Task prompt>
Consider the records below. How many of their lines include the word "middle"? State the number and nothing else.

_ _ _ _ _ _ _

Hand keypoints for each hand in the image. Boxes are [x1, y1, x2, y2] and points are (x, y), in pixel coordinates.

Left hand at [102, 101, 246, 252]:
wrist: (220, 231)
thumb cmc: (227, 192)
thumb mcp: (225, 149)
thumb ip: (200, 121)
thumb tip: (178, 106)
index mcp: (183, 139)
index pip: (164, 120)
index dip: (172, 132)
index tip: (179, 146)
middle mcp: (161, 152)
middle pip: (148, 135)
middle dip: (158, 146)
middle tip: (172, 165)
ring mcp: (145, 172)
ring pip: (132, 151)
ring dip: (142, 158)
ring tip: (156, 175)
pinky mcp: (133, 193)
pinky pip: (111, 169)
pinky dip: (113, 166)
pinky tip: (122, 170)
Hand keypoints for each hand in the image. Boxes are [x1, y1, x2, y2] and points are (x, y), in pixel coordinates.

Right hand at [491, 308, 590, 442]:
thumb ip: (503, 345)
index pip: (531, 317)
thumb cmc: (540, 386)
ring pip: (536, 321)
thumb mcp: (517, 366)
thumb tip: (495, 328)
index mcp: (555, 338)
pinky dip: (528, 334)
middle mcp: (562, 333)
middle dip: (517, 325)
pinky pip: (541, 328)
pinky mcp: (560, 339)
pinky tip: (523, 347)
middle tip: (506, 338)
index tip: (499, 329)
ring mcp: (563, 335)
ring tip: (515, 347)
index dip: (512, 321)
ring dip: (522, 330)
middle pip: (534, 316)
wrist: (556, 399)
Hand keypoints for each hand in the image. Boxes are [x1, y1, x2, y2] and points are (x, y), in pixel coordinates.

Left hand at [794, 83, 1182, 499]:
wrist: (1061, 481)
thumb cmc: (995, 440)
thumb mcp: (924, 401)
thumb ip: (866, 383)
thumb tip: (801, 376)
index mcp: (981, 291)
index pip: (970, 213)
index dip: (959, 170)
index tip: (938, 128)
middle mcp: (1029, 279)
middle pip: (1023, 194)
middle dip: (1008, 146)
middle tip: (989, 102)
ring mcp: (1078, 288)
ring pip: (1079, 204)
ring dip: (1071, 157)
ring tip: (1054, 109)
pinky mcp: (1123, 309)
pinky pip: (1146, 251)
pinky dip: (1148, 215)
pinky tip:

_ _ _ _ _ _ _

Answer space>
12